Highlight the event you want to audit and on the Action menu, click Security. Set the properties for each object as desired then restart computer for new policies to take effect.

Auditable Events Event Description
Account logon events - A domain controller received a request to validate a user account.

Account management - An administrator created, changed, or deleted a user account or group. A user account was renamed, disabled, or enabled, or a password was set or changed.

Directory service access - A user gained access to an Active Directory object. Configure specific Active Directory objects for auditing to log this type of event.

Logon events - A user logged on or logged off, or a user made or canceled a network connection to the computer.

Object access - A user gained access to a file, folder, or printer.

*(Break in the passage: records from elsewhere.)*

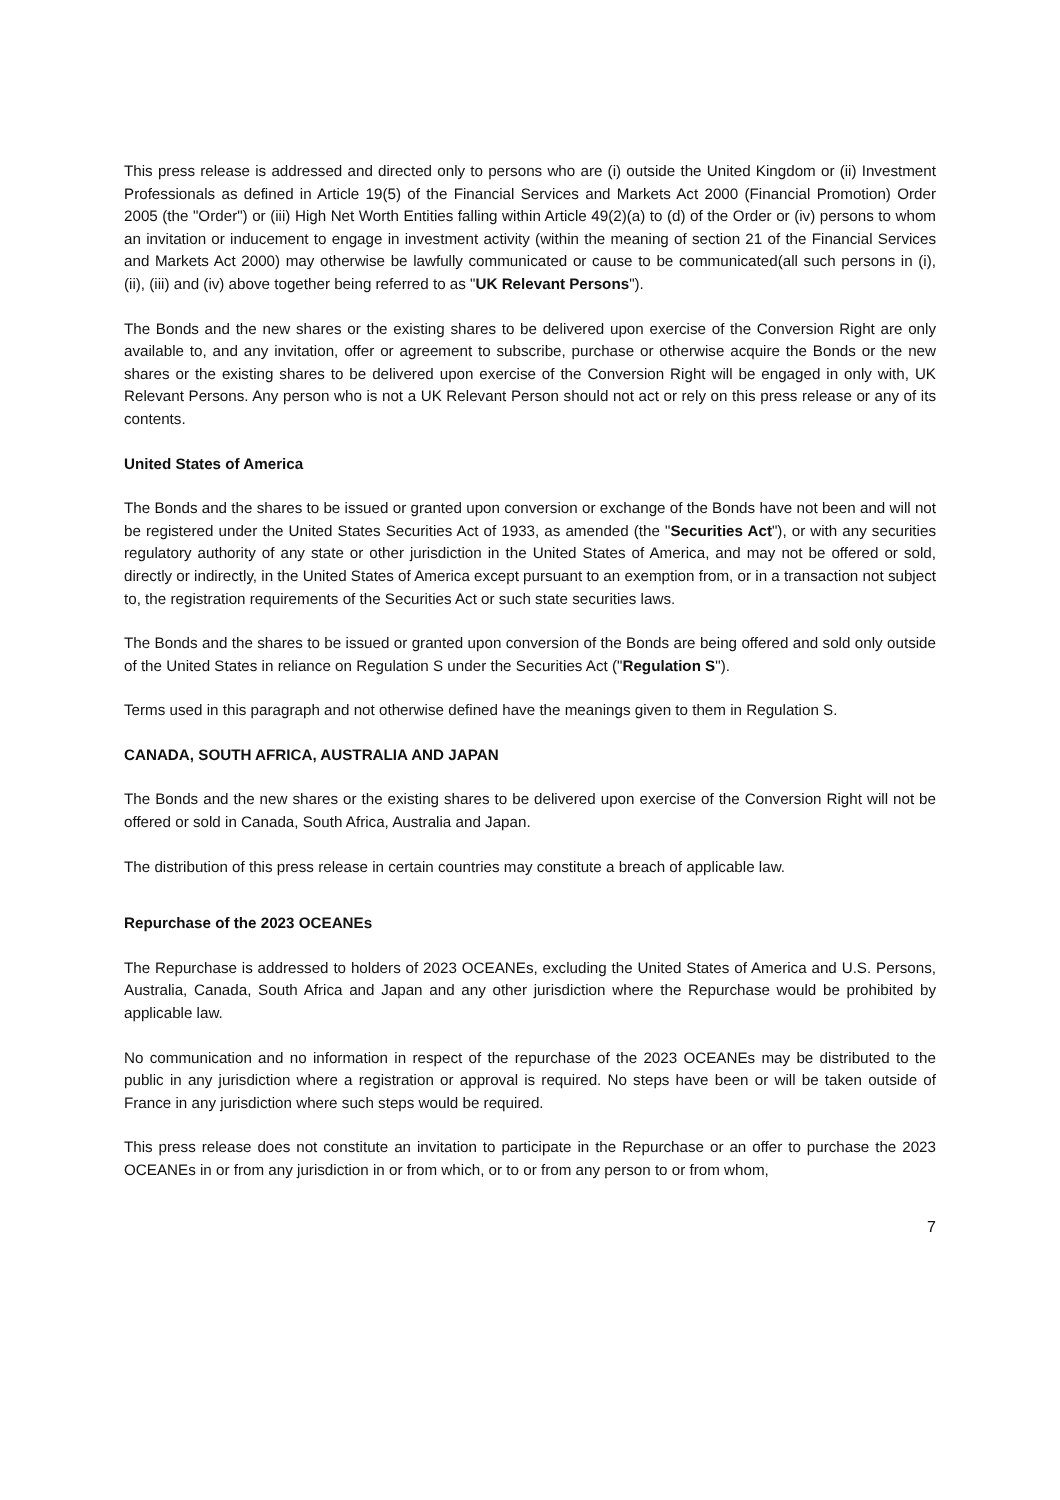This press release is addressed and directed only to persons who are (i) outside the United Kingdom or (ii) Investment Professionals as defined in Article 19(5) of the Financial Services and Markets Act 2000 (Financial Promotion) Order 2005 (the "Order") or (iii) High Net Worth Entities falling within Article 49(2)(a) to (d) of the Order or (iv) persons to whom an invitation or inducement to engage in investment activity (within the meaning of section 21 of the Financial Services and Markets Act 2000) may otherwise be lawfully communicated or cause to be communicated(all such persons in (i), (ii), (iii) and (iv) above together being referred to as "UK Relevant Persons").
The Bonds and the new shares or the existing shares to be delivered upon exercise of the Conversion Right are only available to, and any invitation, offer or agreement to subscribe, purchase or otherwise acquire the Bonds or the new shares or the existing shares to be delivered upon exercise of the Conversion Right will be engaged in only with, UK Relevant Persons. Any person who is not a UK Relevant Person should not act or rely on this press release or any of its contents.
United States of America
The Bonds and the shares to be issued or granted upon conversion or exchange of the Bonds have not been and will not be registered under the United States Securities Act of 1933, as amended (the "Securities Act"), or with any securities regulatory authority of any state or other jurisdiction in the United States of America, and may not be offered or sold, directly or indirectly, in the United States of America except pursuant to an exemption from, or in a transaction not subject to, the registration requirements of the Securities Act or such state securities laws.
The Bonds and the shares to be issued or granted upon conversion of the Bonds are being offered and sold only outside of the United States in reliance on Regulation S under the Securities Act ("Regulation S").
Terms used in this paragraph and not otherwise defined have the meanings given to them in Regulation S.
CANADA, SOUTH AFRICA, AUSTRALIA AND JAPAN
The Bonds and the new shares or the existing shares to be delivered upon exercise of the Conversion Right will not be offered or sold in Canada, South Africa, Australia and Japan.
The distribution of this press release in certain countries may constitute a breach of applicable law.
Repurchase of the 2023 OCEANEs
The Repurchase is addressed to holders of 2023 OCEANEs, excluding the United States of America and U.S. Persons, Australia, Canada, South Africa and Japan and any other jurisdiction where the Repurchase would be prohibited by applicable law.
No communication and no information in respect of the repurchase of the 2023 OCEANEs may be distributed to the public in any jurisdiction where a registration or approval is required. No steps have been or will be taken outside of France in any jurisdiction where such steps would be required.
This press release does not constitute an invitation to participate in the Repurchase or an offer to purchase the 2023 OCEANEs in or from any jurisdiction in or from which, or to or from any person to or from whom,
7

Configure specific files, folders, or printers for auditing. Directory service access is auditing a user's access to specific Active Directory objects. Object access is auditing a user's access to files, folders, and printers.

Policy change - A change was made to the user security options, user rights, or audit policies.

Privilege use - A user exercised a right, such as changing the system time.

Process tracking - A program performed an action.

System - A user restarted or shut down the computer, or an event occurred that affects Windows 2000 security or the security log.

Local accounts
• Built in user accounts are Administrator and Guest.

• Creating and duplicating accounts requires username and password. Disabling an account is typically used when someone else will take the user’s place or when the user might return.

• Delete an account only when absolutely necessary for space or organization purposes.

• Domain user accounts reside in AD on domain controllers and can access all resources on a network that they have been accorded privileges for.

• Resides only on the computer where the account was created in its local security database. If computer is part of a peer-to-peer workgroup, accounts for that user will have to be created on each additional machine that they wish to log onto locally.

Local accounts cannot access Windows 2000 domain resources and should not be created on computers that are part of a domain.

• User accounts are added and configured through the Computer Management snapin.

• User logon names are not case sensitive. You can use alphanumeric combinations to increase security, if desired.

• When copying a user account, the new user will stay in the same groups that the old user was a member of. The user will keep all group rights that were granted  25 through groups, but lose all individual rights that were granted specifically for that user.

Account Policy
Accessed through Administrative Tools, Local Security Policy, Account Policies. There are two choices, Password Policy and Account Lockout Policy.